Though he could not have known it at the time, Rove's timing had been perfect. Gramm was one of the early bellwethers of the political changes that were about to sweep across Texas. Counties like Collin and Denton, north of the Dallas-Fort Worth area, and Fort Bend and Montgomery, near Houston, were booming with an influx of corporate relocations from the North. Gramm's Senate victory had validated Rove's belief that the rural electorate, long considered a sure thing for Democrats, could be persuaded to vote Republican. His business took off in the mid-eighties, first with direct-mail clients and then with bigger jobs where he was the general consultant, responsible for all aspects of the campaign. He made no more than $30,000 a year for his first four yearsless than the people who worked for himbut he met his payrolls. His business grew beyond Texas, aided by his national connections. He did mail for U.S. senators Orrin Hatch, of Utah, and Connie Mack, of Florida, and for Governor John Ashcroft, of Missouri. But he never stopped doing the smaller, less lucrative races that helped broaden the Republican base. Most important, Rove was the general consultant in Bill Clements' 1986 revenge victory over Mark White. "The Clements campaign was so focused and had such discipline," recalls consultant Mark McKinnon, who worked for White (and later became a media adviser for George W. Bush's presidential campaign). "We woke up every morning and got hammered. We were constantly on the defensive. We were constantly responding to something. We would wake up with Karl's fist in our face."

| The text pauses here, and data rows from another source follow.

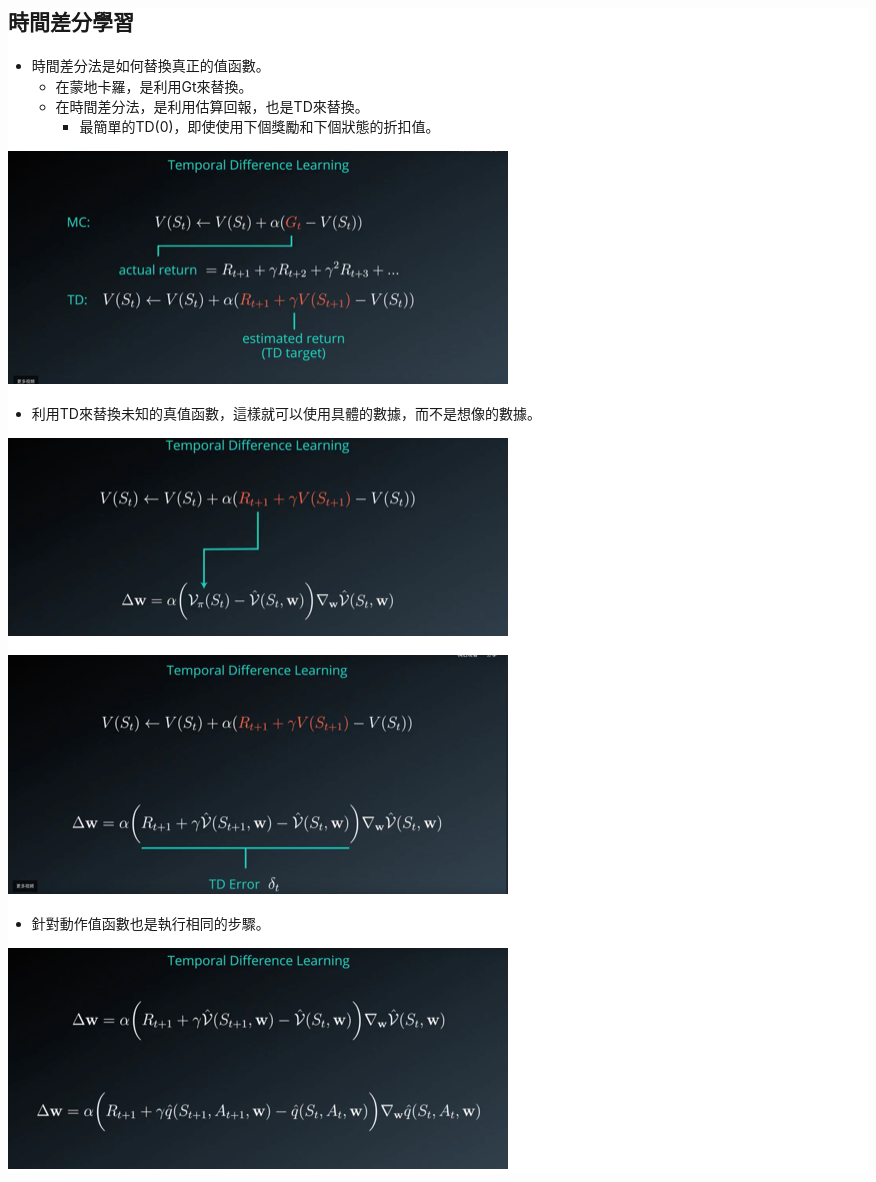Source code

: 
<h2 id="4">時間差分學習</h2>

- 時間差分法是如何替換真正的值函數。
	- 在蒙地卡羅，是利用Gt來替換。
	- 在時間差分法，是利用估算回報，也是TD來替換。
		- 最簡單的TD(0)，即使使用下個獎勵和下個狀態的折扣值。

![692](https://github.com/htaiwan/note-Udacity-machine-learning/blob/master/Assets/692.png)

- 利用TD來替換未知的真值函數，這樣就可以使用具體的數據，而不是想像的數據。

![693](https://github.com/htaiwan/note-Udacity-machine-learning/blob/master/Assets/693.png)

![694](https://github.com/htaiwan/note-Udacity-machine-learning/blob/master/Assets/694.png)

- 針對動作值函數也是執行相同的步驟。

![695](https://github.com/htaiwan/note-Udacity-machine-learning/blob/master/Assets/695.png)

By the 1986 Clements campaign, Rove had become one of the top guns in his field. He was up to eighteen employees. "Karl was one of the earliest practitioners of political direct mail," says John Colyandro, a political consultant who went to work for Rove in 1985. "Direct mail first caught on as a viable campaign tool in the 1978 off-year elections. Karl was one of the pioneers. He was very demanding. During the course of a political cycle, you would be there sixteen hours a day."

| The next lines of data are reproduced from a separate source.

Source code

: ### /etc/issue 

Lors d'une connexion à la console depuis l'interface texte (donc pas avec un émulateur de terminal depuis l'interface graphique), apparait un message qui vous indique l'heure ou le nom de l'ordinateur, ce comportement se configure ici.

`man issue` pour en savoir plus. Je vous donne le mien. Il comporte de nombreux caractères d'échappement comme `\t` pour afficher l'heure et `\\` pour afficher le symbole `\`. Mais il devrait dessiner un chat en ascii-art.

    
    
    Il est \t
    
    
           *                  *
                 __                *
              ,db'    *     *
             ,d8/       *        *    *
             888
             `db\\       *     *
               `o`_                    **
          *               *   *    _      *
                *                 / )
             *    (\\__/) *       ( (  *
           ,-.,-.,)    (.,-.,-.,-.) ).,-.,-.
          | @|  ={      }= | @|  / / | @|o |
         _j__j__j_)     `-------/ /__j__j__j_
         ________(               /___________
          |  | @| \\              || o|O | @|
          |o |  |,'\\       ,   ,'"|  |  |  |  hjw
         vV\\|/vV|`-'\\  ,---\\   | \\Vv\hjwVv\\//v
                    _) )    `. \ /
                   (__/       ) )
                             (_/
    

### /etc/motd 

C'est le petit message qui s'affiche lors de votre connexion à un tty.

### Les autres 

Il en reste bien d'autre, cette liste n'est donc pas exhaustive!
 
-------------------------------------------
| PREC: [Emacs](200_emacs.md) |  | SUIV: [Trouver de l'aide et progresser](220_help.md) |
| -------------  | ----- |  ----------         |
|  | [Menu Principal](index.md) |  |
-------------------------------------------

After the Clements victory, in 1986, Rove became a full-fledged general consultant. With Gramm's party switch, Rove had caught the rural-Democrats-turning-Republican wave; now, in 1988, he would catch the tort-reform wave. At that time the Texas Supreme Court consisted of nine Democratic judges, most of whom favored plaintiffs. Their ethics as a group had come under scrutiny in a 1987 60 Minutes report called "Justice for Sale?" Two judges had been disciplined by a state judicial watchdog commission. Sensing the opportunity, Rove went to work in 1988 for Tom Phillips, a former Houston district judge who had been appointed chief justice by Clements earlier that year. Rove ran Phillips as a clean candidate, sent political fundraising mail all over the country, and set voluntary limits on campaign contributions, which Rove and Phillips knew would allow the campaign to be outspent. "Karl wrote out a detailed plan for the campaign, how many votes we needed, where they were, and how to get them," says Phillips, who won the race with 57 percent of the vote.